Josias de Souza é jornalista desde 1984. Nasceu na cidade de São Paulo, em 1961. Trabalhou por 25 anos na "Folha de S.Paulo" (repórter, diretor da Sucursal de Brasília, Secretário de Redação e articulista). É coautor do livro "A História Real" (Editora Ática, 1994), que revela bastidores da elaboração do Plano Real e da primeira eleição de Fernando Henrique Cardoso à Presidência da República. Em 2011, ganhou o Prêmio Esso de Jornalismo (Regional Sudeste) com a série de reportagens batizada de "Os Papéis Secretos do Exército".

Colunista do UOL

19/03/2020 23h36

O deputado Eduardo Bolsonaro disputa com os irmãos Carlos e Flávio uma espécie de corrida para mostrar ao pai Jair quem é o filho mais genial. No seu penúltimo esforço, Eduardo avaliou que o Brasil tem poucos problemas. E achou que seria uma boa ideia adicionar à pandemia do coronavírus e ao risco de recessão econômica uma briga diplomática com a China, o maior parceiro comercial do Brasil.

O filho do presidente culpou a China pela pandemia. Até onde foi possível apurar, esse vírus surgiu na cidade chinesa de Wuhan. No final de dezembro do ano passado, o médico que tentou alertar sobre a gravidade da descoberta foi advertido pelas autoridades locais. Esse médico morreu em fevereiro, contaminado pelo coronavírus. A ditadura chinesa abriu uma investigação, considerou inapropriado o comportamento das autoridades de Wuhan e diz que serão punidos os responsáveis. Sabe-se também que a China agiu com rigor para deter o avanço do coronavírus.

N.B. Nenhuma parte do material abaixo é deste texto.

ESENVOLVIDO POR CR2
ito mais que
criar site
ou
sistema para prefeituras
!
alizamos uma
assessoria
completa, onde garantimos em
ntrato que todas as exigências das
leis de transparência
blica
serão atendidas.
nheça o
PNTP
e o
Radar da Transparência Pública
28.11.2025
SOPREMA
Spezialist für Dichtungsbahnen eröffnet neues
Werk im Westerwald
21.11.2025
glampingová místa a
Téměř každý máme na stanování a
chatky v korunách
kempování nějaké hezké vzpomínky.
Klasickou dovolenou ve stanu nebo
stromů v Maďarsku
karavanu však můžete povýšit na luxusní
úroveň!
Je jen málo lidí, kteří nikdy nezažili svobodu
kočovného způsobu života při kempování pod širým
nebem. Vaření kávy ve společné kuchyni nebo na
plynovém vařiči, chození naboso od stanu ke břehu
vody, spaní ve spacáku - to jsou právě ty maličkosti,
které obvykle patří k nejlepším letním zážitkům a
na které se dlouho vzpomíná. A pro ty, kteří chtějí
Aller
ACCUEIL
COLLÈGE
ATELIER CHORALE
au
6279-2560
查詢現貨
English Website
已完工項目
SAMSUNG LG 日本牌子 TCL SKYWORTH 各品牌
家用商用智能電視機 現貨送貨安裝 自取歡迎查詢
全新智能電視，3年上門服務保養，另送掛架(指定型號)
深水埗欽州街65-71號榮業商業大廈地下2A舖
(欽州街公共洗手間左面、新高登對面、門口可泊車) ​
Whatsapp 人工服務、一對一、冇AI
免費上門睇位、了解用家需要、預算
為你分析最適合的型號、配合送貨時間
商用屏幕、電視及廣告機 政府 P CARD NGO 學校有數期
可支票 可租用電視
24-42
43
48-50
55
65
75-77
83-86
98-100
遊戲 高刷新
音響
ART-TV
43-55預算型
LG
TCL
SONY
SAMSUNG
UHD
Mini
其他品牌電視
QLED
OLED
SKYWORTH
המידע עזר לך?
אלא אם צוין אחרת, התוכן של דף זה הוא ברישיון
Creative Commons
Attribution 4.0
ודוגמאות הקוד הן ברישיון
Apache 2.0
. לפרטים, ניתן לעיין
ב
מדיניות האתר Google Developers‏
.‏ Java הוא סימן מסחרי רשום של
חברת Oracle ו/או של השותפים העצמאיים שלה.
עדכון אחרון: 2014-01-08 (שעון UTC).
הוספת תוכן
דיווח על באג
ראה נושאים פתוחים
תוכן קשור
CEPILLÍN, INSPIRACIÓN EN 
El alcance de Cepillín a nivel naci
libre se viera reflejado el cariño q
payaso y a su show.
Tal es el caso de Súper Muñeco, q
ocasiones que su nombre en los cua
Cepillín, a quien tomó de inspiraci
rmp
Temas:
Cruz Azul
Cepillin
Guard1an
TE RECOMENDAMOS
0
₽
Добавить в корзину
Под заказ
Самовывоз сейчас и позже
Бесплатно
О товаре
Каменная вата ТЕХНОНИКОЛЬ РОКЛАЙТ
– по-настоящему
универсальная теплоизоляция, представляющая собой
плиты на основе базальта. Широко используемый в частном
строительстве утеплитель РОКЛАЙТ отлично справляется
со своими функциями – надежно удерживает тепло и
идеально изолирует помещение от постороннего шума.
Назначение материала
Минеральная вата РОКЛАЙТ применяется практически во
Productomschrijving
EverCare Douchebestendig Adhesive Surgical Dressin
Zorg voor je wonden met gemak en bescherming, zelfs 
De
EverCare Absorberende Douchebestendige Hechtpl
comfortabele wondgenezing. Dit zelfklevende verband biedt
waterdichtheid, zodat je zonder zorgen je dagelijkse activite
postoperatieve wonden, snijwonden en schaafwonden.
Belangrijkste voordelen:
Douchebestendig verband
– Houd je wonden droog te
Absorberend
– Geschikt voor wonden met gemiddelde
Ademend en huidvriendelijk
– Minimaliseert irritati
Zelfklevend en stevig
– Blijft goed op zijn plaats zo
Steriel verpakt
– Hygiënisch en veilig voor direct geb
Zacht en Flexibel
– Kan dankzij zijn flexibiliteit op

No momento, o ministro Henrique Mandetta, da Saúde, solta fogos porque a China se oferece para enviar ao Brasil equipamentos que se tornaram escassos no resto do mundo. Coisas como respiradores artificiais e máscaras. A ministra Tereza Cristina, da Agricultura, celebra a reabertura de negociações com a China para a venda de excedentes de produtos agropecuários do Brasil.

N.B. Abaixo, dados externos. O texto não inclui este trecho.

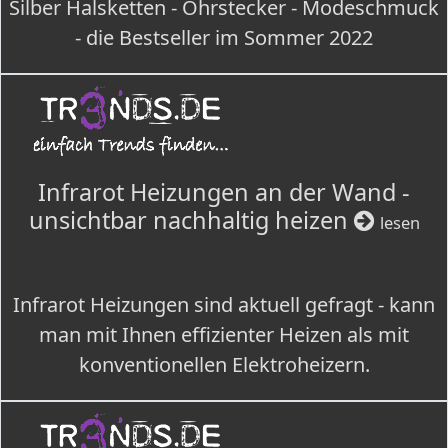
Silber Halsketten - Ohrstecker - Modeschmuck
- die Bestseller im Sommer 2022
Infrarot Heizungen an der Wand -
unsichtbar nachhaltig heizen
lesen
Infrarot Heizungen sind aktuell gefragt - kann
man mit Ihnen effizienter Heizen als mit
konventionellen Elektroheizern.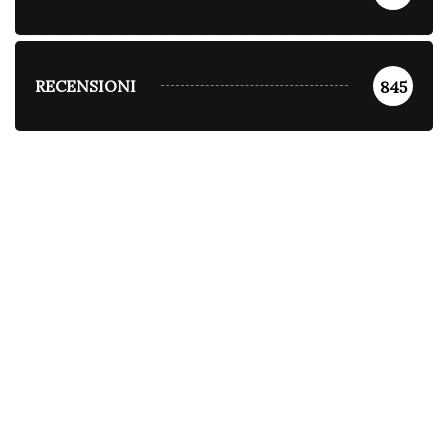
RECENSIONI
845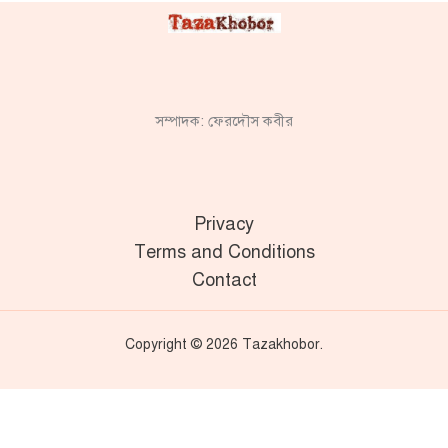
সম্পাদক: ফেরদৌস কবীর
Privacy
Terms and Conditions
Contact
Copyright © 2026 Tazakhobor.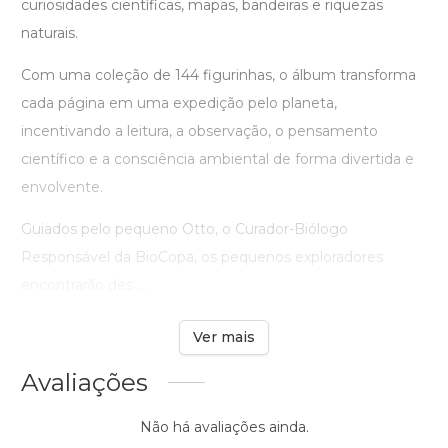
curiosidades científicas, mapas, bandeiras e riquezas
naturais.
Com uma coleção de 144 figurinhas, o álbum transforma
cada página em uma expedição pelo planeta,
incentivando a leitura, a observação, o pensamento
científico e a consciência ambiental de forma divertida e
envolvente.
Guiados pelo pequeno Otto, o Curador-Biólogo
Responsável da BioCopa, os pequenos exploradores
encontrarão des ...
Ver mais
Avaliações
Não há avaliações ainda.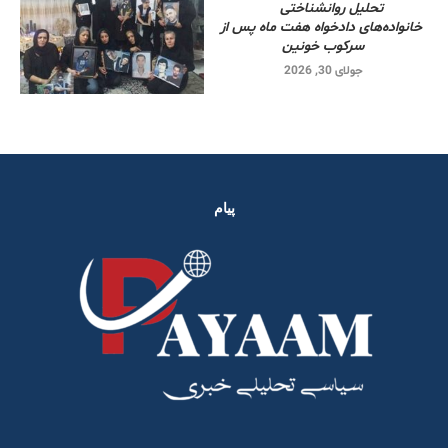
تحلیل روانشناختی
خانواده‌های دادخواه هفت ماه پس از
سرکوب خونین
جولای 30, 2026
پیام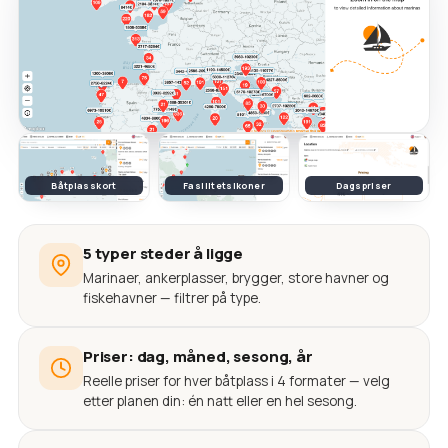
Båtplasskort
Fasilitetsikoner
Dagspriser
5 typer steder å ligge
Marinaer, ankerplasser, brygger, store havner og
fiskehavner — filtrer på type.
Priser: dag, måned, sesong, år
Reelle priser for hver båtplass i 4 formater — velg
etter planen din: én natt eller en hel sesong.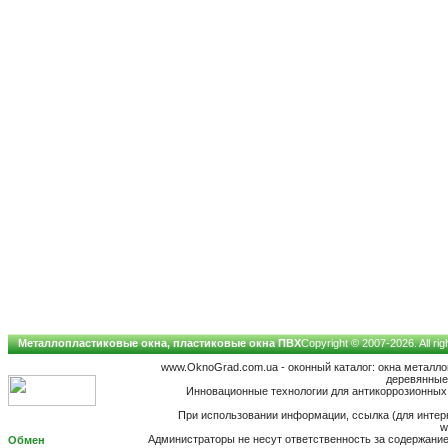
Металлопластиковые окна, пластиковые окна ПВХ
Copyright © 2007-2026. All ri
www.OknoGrad.com.ua - оконный каталог: окна металл
деревянные;
Инновационные технологии для антикоррозионных 
При использовании информации, ссылка (для интерн
w
Администраторы не несут ответственность за содержан
Обмен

Foi nesse ambiente que Eduardo Bolsonaro, ex-futuro-quase-embaixador do Brasil nos Estados Unidos, chanceler informal do governo, decidiu comprar briga com a China. Numa reação incomum, o embaixador chinês no Brasil disse que o filho de Bolsonaro foi infectado por um "vírus mental". Exige um pedido de desculpas. O Itamaraty toma as dores do filho do presidente.

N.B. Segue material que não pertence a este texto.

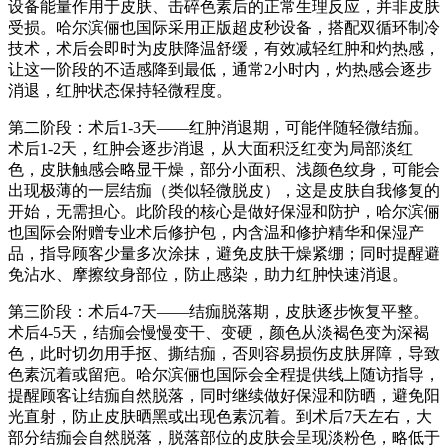
设备能量作用于皮肤、击碎色素后的正常生理反应，并非皮肤
受损。哈尔滨俪也国际采用正版超皮秒设备，搭配双循环制冷
技术，术后会即时为皮肤降温舒缓，有效减轻红肿和灼热感，
让这一阶段的不适感降到最低，通常2小时内，灼热感会逐步
消退，红肿状态保持轻微程度。
第二阶段：术后1-3天——红肿消退期，可能伴随轻微结痂。
术后1-2天，红肿会逐步消退，从大面积泛红变为局部淡红
色，皮肤触感会略显干燥，部分小面积、浅颜色纹身，可能会
出现极薄的一层结痂（类似轻微脱皮），这是皮肤自我修复的
开始，无需担心。此阶段的核心是做好保湿和防护，哈尔滨俪
也国际会附赠专业术后修护包，内含温和修护精华和保湿产
品，指导顾客少量多次涂抹，避免皮肤干燥紧绷；同时提醒避
免沾水、摩擦纹身部位，防止感染，助力红肿快速消退。
第三阶段：术后4-7天——结痂脱落期，皮肤逐步恢复平整。
术后4-5天，结痂会慢慢变干、变硬，颜色从淡褐色变为深褐
色，此时切勿用手抠、撕结痂，否则容易损伤皮肤屏障，导致
色素沉着或留疤。哈尔滨俪也国际会全程提供线上随访指导，
提醒顾客让结痂自然脱落，同时继续做好保湿和防晒，避免阳
光直射，防止皮肤晒黑或出现色素沉着。到术后7天左右，大
部分结痂会自然脱落，脱落部位的皮肤会呈现淡粉色，略低于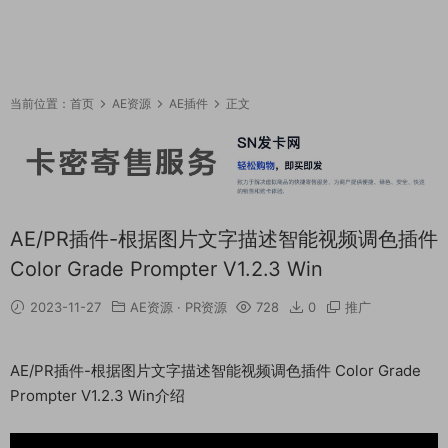
当前位置：
首页
AE资源
AE插件
正文
AE/PR插件-根据图片文字描述智能视频调色插件
Color Grade Prompter V1.2.3 Win
2023-11-27
AE资源
·
PR资源
728
0
推广
AE/PR插件-根据图片文字描述智能视频调色插件 Color Grade
Prompter V1.2.3 Win介绍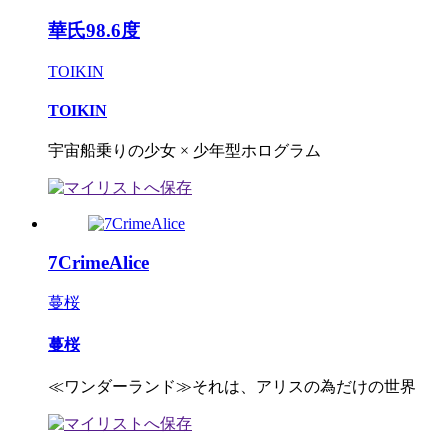
華氏98.6度
TOIKIN
TOIKIN
宇宙船乗りの少女 × 少年型ホログラム
7CrimeAlice
蔓桜
蔓桜
≪ワンダーランド≫それは、アリスの為だけの世界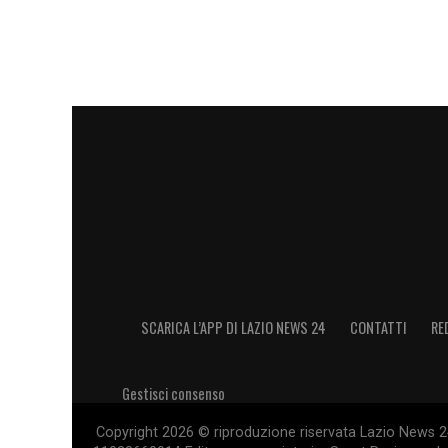
SCARICA L’APP DI LAZIO NEWS 24
CONTATTI
RE
Gestisci consenso
Copyright 2026 © riproduzione riservata Lazio News 24 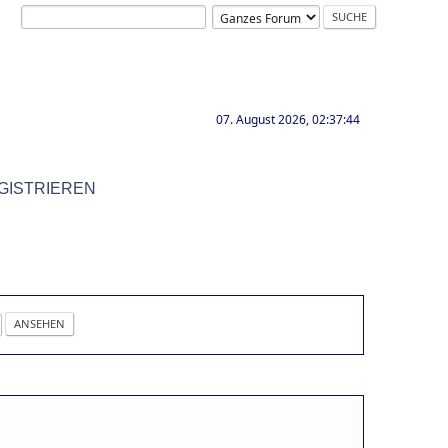
07. August 2026, 02:37:44
GISTRIEREN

Difícil obter um pedido sincero de perdão, porque o patriarca do clã Bolsonaro está convencido de que o coronavírus é um plano da China para subjugar a economia mundial. Ainda não se sabe quem é mais genial, se o Zero Um, o Zero Dois, o Zero Três ou o pai. Mas vai ficando claro que a diferença entre a genialidade e a estupidez é que a genialidade tem limites.